[Saved data entries]
'''
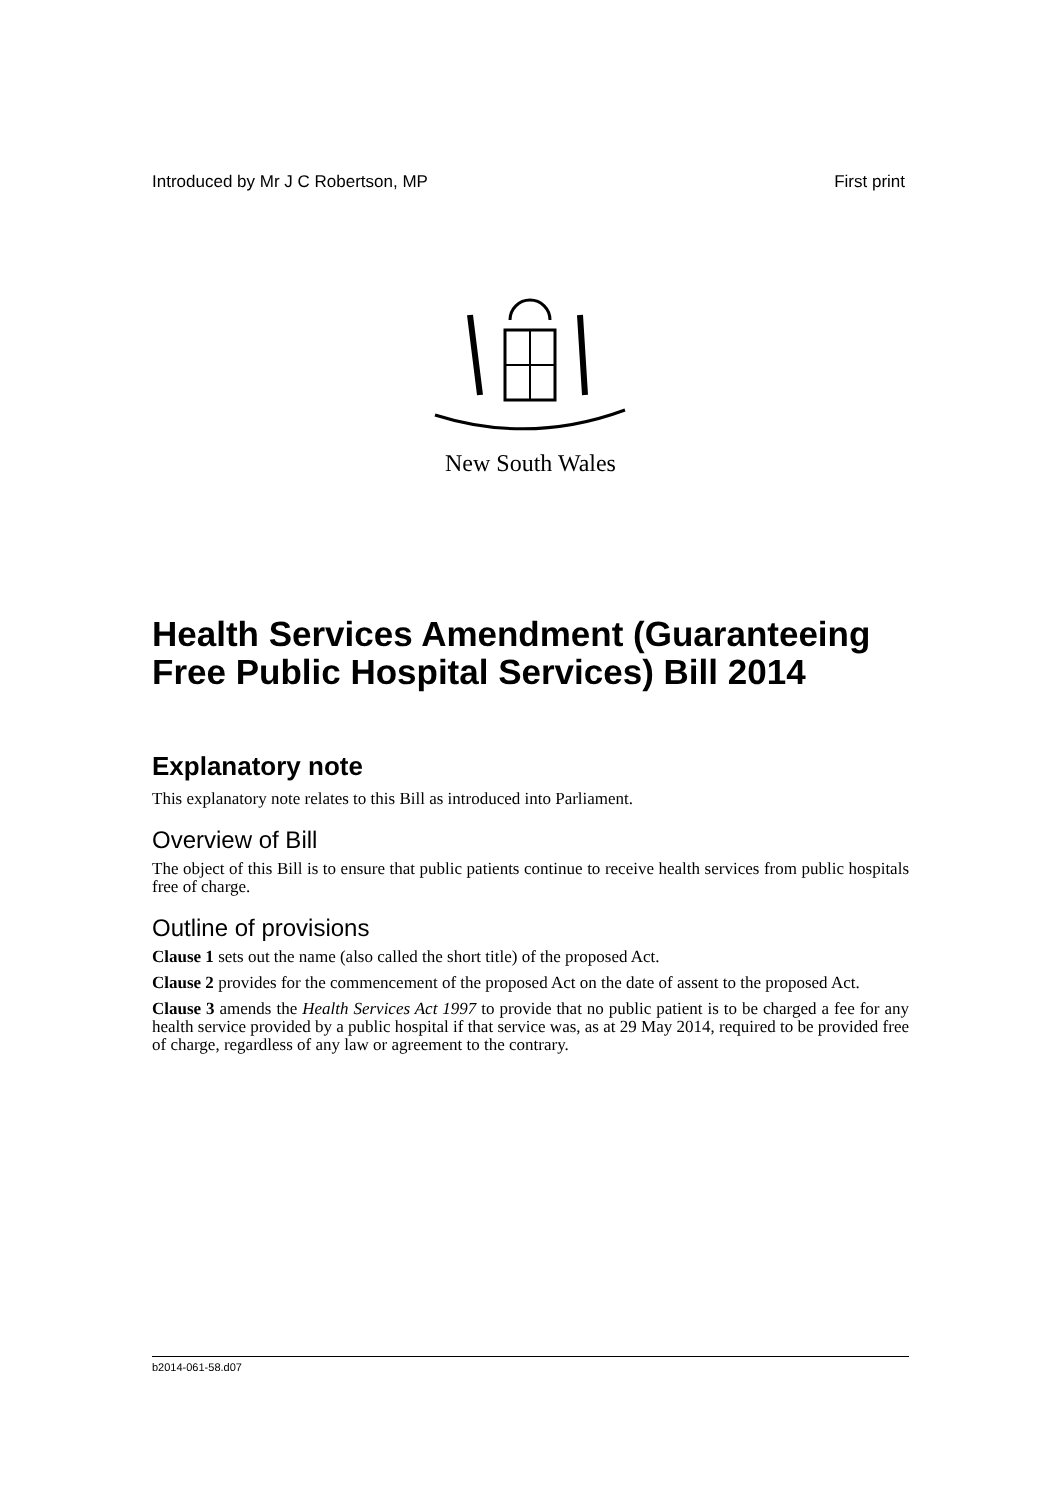Introduced by Mr J C Robertson, MP First print
New South Wales
Health Services Amendment (Guaranteeing Free Public Hospital Services) Bill 2014
Explanatory note
This explanatory note relates to this Bill as introduced into Parliament.
Overview of Bill
The object of this Bill is to ensure that public patients continue to receive health services from public hospitals free of charge.
Outline of provisions
Clause 1 sets out the name (also called the short title) of the proposed Act.
Clause 2 provides for the commencement of the proposed Act on the date of assent to the proposed Act.
Clause 3 amends the Health Services Act 1997 to provide that no public patient is to be charged a fee for any health service provided by a public hospital if that service was, as at 29 May 2014, required to be provided free of charge, regardless of any law or agreement to the contrary.
b2014-061-58.d07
'''
EXERCISE REQUIREMENTS
Write out exactly the lines above between the line with "Clause 1 sets" and the line with "Clause 2 provides", inclusive, and nothing beyond them.

RESPONSE FOR THIS EXERCISE
Clause 1 sets out the name (also called the short title) of the proposed Act.
Clause 2 provides for the commencement of the proposed Act on the date of assent to the proposed Act.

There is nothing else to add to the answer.